While Biden-Harris carried the state by a margin of about two-to-one, even Californians drew lines in the sand beyond which liberalism could go no further. Other states, both red and blue, sent similar messages: Montana expanded gun rights over $1.2 million in objections from its state government worker union, Illinois rejected a graduated-rate “progressive” income tax backed by its billionaire Governor J.B. Pritzker (D), and Kathryn Murdoch’s Unite America failed to pass ranked-choice voting in Massachusetts.
The 2020 elections, like so many in recent American politics, returned a mixed verdict. Republicans lost control of the White House and the direction of the administrative state, but the electorate dashed Democrats’ dreams of a 1932-style or 1964-style repudiation of conservative Republican ideology and agendas. But the Democrats’ narrow Presidential victory obscured shifts that obviated the Left’s cherished notion of a demographic “Emerging Democratic Majority” as President Trump narrowed his losses in non-white precincts, even as upscale white suburbs turned against him.

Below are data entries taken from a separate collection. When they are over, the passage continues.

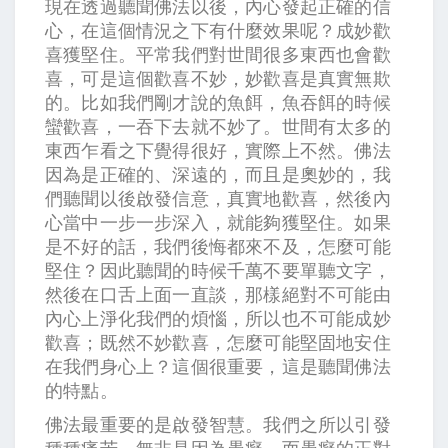
現在透過聽聞佛法以後，內心發起正確的信
心，在這個情況之下有什麼效果呢？成妙歡
喜獲堅住。平常我們對世間很多東西也會歡
喜，可是這個歡喜不妙，妙歡喜是真實無欺
的。比如我們剛才說的魚餌，魚吞餌的時候
蠻歡喜，一吞下去就不妙了。世間有太多的
東西乍看之下覺得很好，實際上不然。佛法
因為是正確的、深遠的，而且是奧妙的，我
們聽聞以後啟發信意，真實地歡喜，然後內
心當中一步一步深入，就能夠獲堅住。如果
是不好的話，我們後悔都來不及，怎麼可能
堅住？因此聽聞的時候千萬不要單聽文字，
然後在口舌上面一直談，那樣絕對不可能由
內心上淨化我們的煩惱，所以也不可能成妙
歡喜；既然不妙歡喜，怎麼可能堅固地安住
在我們身心上？這個很重要，這是聽聞佛法
的特點。
佛法最重要的是啟發智慧。我們之所以引發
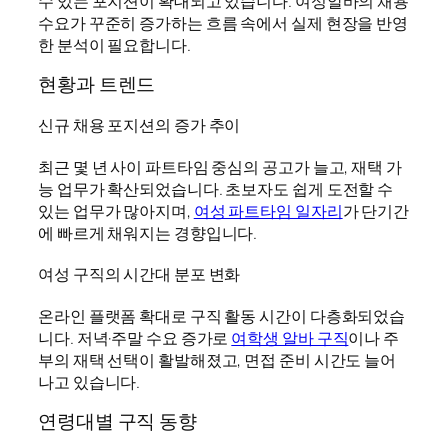
수 있는 포지션이 확대되고 있습니다. 여성알바의 채용
수요가 꾸준히 증가하는 흐름 속에서 실제 현장을 반영
한 분석이 필요합니다.
현황과 트렌드
신규 채용 포지션의 증가 추이
최근 몇 년 사이 파트타임 중심의 공고가 늘고, 재택 가
능 업무가 확산되었습니다. 초보자도 쉽게 도전할 수
있는 업무가 많아지며,
여성 파트타임 일자리
가 단기간
에 빠르게 채워지는 경향입니다.
여성 구직의 시간대 분포 변화
온라인 플랫폼 확대로 구직 활동 시간이 다층화되었습
니다. 저녁·주말 수요 증가로
여학생 알바 구직
이나 주
부의 재택 선택이 활발해졌고, 면접 준비 시간도 늘어
나고 있습니다.
연령대별 구직 동향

Despite serving only one term, President Trump leaves office with his party in better shape than two-term Presidents George W. Bush and Barack Obama left theirs. While 43 and 44 exited, leaving their parties a regional rump and bare, ruined choirs respectively, Trump exits with Republicans in control of a majority of state legislatures and a majority of governorships with both Houses of Congress nearly evenly divided. In the words of Commentary magazine’s Noah Rothman: “Trump lost. And so, astonishingly, did his pursuers.”
And while liberals and left-progressives claimed their victories, like a minimum wage increase in Florida and a tax hike in Arizona, even the bluest electorates defeated furthest extensions of identity politics, labor unionism, and government-worker rent-seeking. After the summer of Black Lives Matter demonstrations that sent left-wing race-conscious ideological tomes from Ibram X. Kendi and Robin DiAngelo to the top of bestseller lists, California voted for race-neutrality by a larger margin than a much less blue—and much whiter—California had done in 1996.
So while the electorate closed the book on the Trump administration, it did not hand an overwhelming endorsement to left-liberalism. The future of American politics will remain as it always has been: Highly competitive, with majorities frequently won and quickly lost.